さらに、そこに連結して棚も合わせたり、すべてが連動するから、気が抜けない。
一つ一つがつながっているから、仕上がりから逆算して緻密に引き算をしていかないと。

設計する側からしたら、それが本来の姿。窓ひとつ、窓下の枠ひとつにしても、そこだけで考えたら全体のバランスがおかしくなる。空間の全体を見て設計しないと。
調和のとれた空間づくりには、つながり、法則性が何よりも大事なんです。それを可能にするのは棟梁と設計との密な打合せ・コミュニケーションですね。

安田棟梁が考える“いい家”ってどんな家ですか?

“何気なく、さりげなく、何がいいかはわからないけれど、感じがいい、雰囲気がいい”っていう家ですね。何気ない佇まいの中に緻密な計算が施された家。
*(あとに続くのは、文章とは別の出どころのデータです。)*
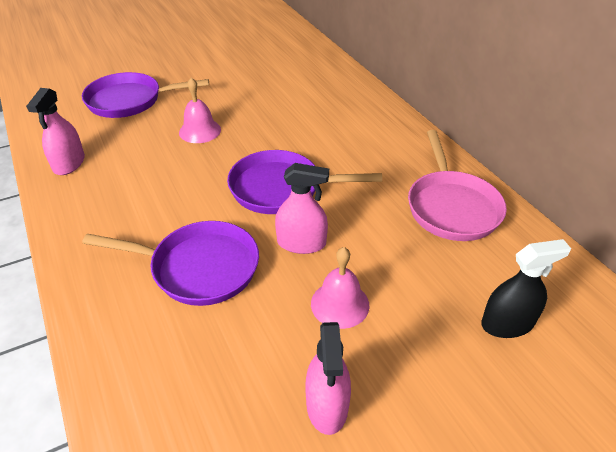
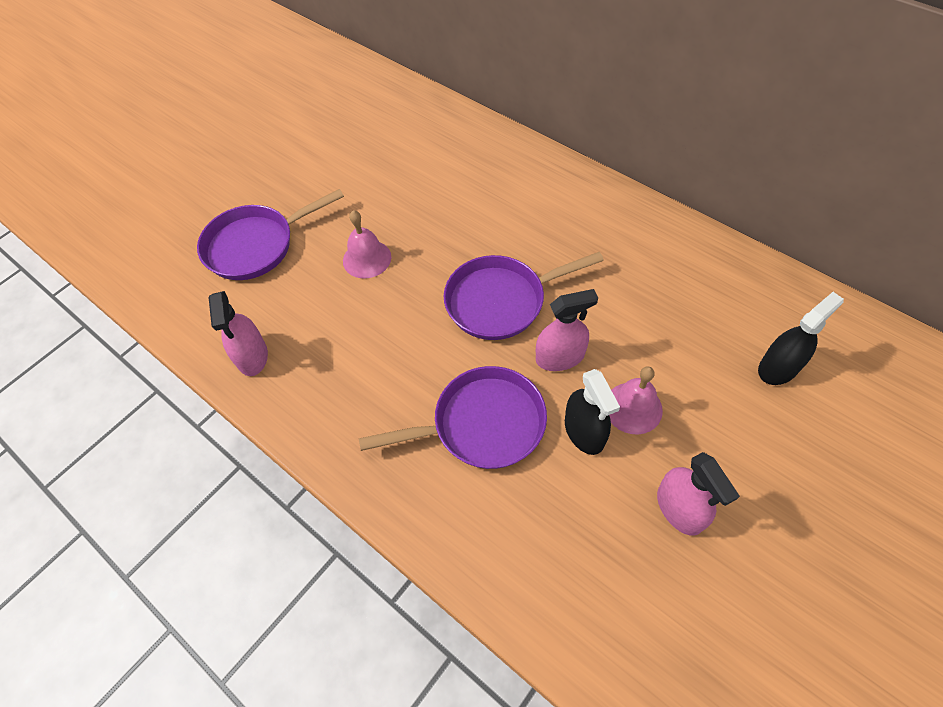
camera: 20 degrees left, 15 degrees up
pink pan [408,130,507,241] -> none
none -> black spray bottle [565,369,620,455]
「いい家を造れ」って簡単に言う人がいますけど、そんな家は簡単にはできない。
何気ない空間に見えて、それは偶然じゃない、すべてが緻密に計算されているわけで。

まさに、そこですよね。
住む人やお客様が具体的にはわかなくても何となくいいと感じるもの。それを目指して、設計にしても大工さんにしても苦労を惜しまず手間隙かけて、丹念に造り上げる。
住む身になって“いい家”を造ることこそがtakumitoの家ですので、これからもどうぞよろしくお願いします!

このインタビューを通じて

棟梁の想いもインテリアスタイリストの想いも、そして設計の想いも、根本は一緒なんだと実感しました。
いいもの、ほんものを追求する心。
真の上質を目指して、使い手・住まう人のために、他にない唯一無二のものを丁寧に作るスピリッツ。
そして「つくり手の感性が響きあう、楽しい仕事をしたい」という気持ちを私もあらためて思い起こしました。
これからもよろしくお願いします。